Üreticilerin piyasada denge unsuru olabilmeleri için örgütlü bir güce dönüşmeleri gerekiyor. Üretici örgütlerinin güçlü olması piyasada istikrarı sağlamak için sanayicinin de lehine olacaktır. Gelişmiş pazarlardaki uygulamalar bu duruma iyi bir örnektir. Sadece yasal düzenlemelerle süt piyasasında fiyat istikrarı sağlanamaz. Herkes ürettiğinin karşılığını alırsa sektör ancak rekabete açık hale gelebilir.
Örgütlenmedeki sorunlar, süt sektörünün gelişmesini engelliyor. Sanayiciler üreticilere karşı nispeten daha örgütlü. Ancak ürününü pazarlarken perakende sektörüne ve market zincirlerine karşı zayıf kalıyorlar.
Marketler Yasası başta olmak üzere birçok konuda etkili lobi yapamıyorlar. Marketlerde ciddi raf bedelleri ödeyerek yer alabiliyorlar. Geçtiğimiz yıllarda Sütaş ile Migros arasında yaşananlar bunun en iyi örneğidir. Süt sanayicileri tek bir çatı altında güçlü bir yapıya kavuşmalı, perakende pazarında etkin olmalı, kazançlarının önemli kısmını zincir marketlere bırakmak zorunda kalmamalı.
Böylece üreticiler üzerindeki çiğ süt fiyatlarına yönelik baskı biraz azalabilir.
Üretici kesimdeki örgütlenme ise parçalı bir yapıya sahip. Sanayiye hammadde olarak çiğ süt sağlayan üreticiler Köy-Koop, Haykoop, Süt Üretici Birlikleri ve Damızlık Sığır Yetiştirici Birlikleri bünyesinde örgütlenmiş durumdalar.
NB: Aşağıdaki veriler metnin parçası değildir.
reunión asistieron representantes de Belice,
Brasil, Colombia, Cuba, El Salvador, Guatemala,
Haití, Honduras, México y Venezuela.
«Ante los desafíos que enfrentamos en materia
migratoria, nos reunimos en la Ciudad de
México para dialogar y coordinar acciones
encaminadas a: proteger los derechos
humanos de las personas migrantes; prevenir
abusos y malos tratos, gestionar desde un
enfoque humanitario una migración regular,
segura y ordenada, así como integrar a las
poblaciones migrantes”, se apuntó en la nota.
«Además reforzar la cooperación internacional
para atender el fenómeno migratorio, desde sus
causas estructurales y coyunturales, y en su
Üreticilerin önemli bir çoğunluğu da birden fazla örgüte üye olmak zorunda kalmış. Hayvanlarının kaydı ve ıslahı için damızlık birliğine, süt kaydı ve destekleri için süt birliğine, sütünü satmak için kooperatiflere üye olmak zorunda bırakılmış. Her bir örgüte de üyelik aidatı ödüyor. Bir süt üreticisinin aynı zamanda besicilik yaptığını, tarla, bağ ve bahçesiyle bitkisel üretimde de bulunduğunu varsayarsak bir yılda tarımsal örgütlere ödediği aidatlar bin lirayı bulabiliyor.
Nüfusumuzun halen üçte biri kırsal alanda yaşıyor. Tarımın, GSYH içindeki payı yüzde 9’larda. Tarımla uğraşan nüfusun iktisaden faal toplam nüfus içindeki payı ise yüzde 23. Tarımsal örgütlere üye 11 milyonun üzerinde üretici var. Bunların içerisinde hayvancılıkla uğraşan ve süt üretenler önemli yer tutuyor.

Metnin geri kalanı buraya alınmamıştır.